Blick auf das Westprofil der Ausgrabungen von 1990/91, in dem der Wall als künstliche Aufschüttung unter dem Plaggenesch erstmals deutlich wurde (Abb.: Varusschlacht im Osnabrücker Land, Museum und Park Kalkriese, Abt. Archäologie)
Oberesch: Grabungsschnitte bis 2007, Wallanlage und Knochengruben (Abb.: Varusschlacht im Osnabrücker Land, Museum und Park Kalkriese, Abt. Archäologie)

Hinter dem Wall wurden Gruben bzw. Grabenabschnitte festgestellt; offenbar dienten sie zum Aufsammeln von Oberflächenwasser, das in den Gruben versickern konnte, um ein Unterspülen der relativ locker aufgebauten Mauer zu verhindern. Durchlässe und Tore im Wall ermöglichten den Germanen Ausfälle auf das Schlachtfeld, aber auch einen schnellen Rückzug, wenn Römer versuchten den Wall anzugreifen. Da der Wall im Osten und Westen jeweils an einem Bach endete, trafen die Germanen Vorkehrungen, die vermutlich ein Hinterlaufen des Walles seitens der Römer verhindern sollten; dort wurden kurze Gräben von etwa 2 m Breite und 1 m Tiefe vor dem Wall als zusätzliche Annäherungshindernisse angelegt.

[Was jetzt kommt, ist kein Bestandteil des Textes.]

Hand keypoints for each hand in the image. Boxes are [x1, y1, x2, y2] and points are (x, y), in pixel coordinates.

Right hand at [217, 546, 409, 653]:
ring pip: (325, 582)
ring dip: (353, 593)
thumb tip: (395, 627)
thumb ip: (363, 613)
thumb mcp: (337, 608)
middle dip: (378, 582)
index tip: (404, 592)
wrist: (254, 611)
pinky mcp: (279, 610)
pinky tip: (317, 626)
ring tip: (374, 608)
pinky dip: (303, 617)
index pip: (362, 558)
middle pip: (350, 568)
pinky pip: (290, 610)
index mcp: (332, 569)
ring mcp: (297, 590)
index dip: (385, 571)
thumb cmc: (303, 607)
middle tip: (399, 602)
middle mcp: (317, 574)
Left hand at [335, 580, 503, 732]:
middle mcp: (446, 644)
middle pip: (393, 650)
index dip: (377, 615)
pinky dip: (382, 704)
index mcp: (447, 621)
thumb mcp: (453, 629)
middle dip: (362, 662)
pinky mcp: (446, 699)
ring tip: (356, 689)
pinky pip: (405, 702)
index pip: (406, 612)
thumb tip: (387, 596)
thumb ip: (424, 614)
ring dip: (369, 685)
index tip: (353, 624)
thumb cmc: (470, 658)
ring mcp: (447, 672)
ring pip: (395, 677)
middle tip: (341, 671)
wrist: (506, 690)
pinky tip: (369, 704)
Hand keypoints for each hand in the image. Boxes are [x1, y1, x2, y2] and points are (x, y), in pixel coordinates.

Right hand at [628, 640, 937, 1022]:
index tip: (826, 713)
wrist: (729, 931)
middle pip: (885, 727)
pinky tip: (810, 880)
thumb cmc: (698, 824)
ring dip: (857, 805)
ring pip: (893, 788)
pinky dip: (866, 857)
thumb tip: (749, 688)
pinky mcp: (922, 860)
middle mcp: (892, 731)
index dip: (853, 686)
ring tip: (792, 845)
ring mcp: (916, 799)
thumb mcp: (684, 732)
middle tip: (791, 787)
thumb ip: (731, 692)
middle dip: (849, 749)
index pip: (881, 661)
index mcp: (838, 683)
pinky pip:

Erwecken einige bauliche Details auch den Eindruck von römischen Techniken, so ist der germanische Ursprung heute als sicher anzunehmen. Schließlich waren Germanen in den Hilfstruppen der Römer ausgebildet worden; ihre Kenntnisse sind vermutlich beim Wallbau mit eingeflossen.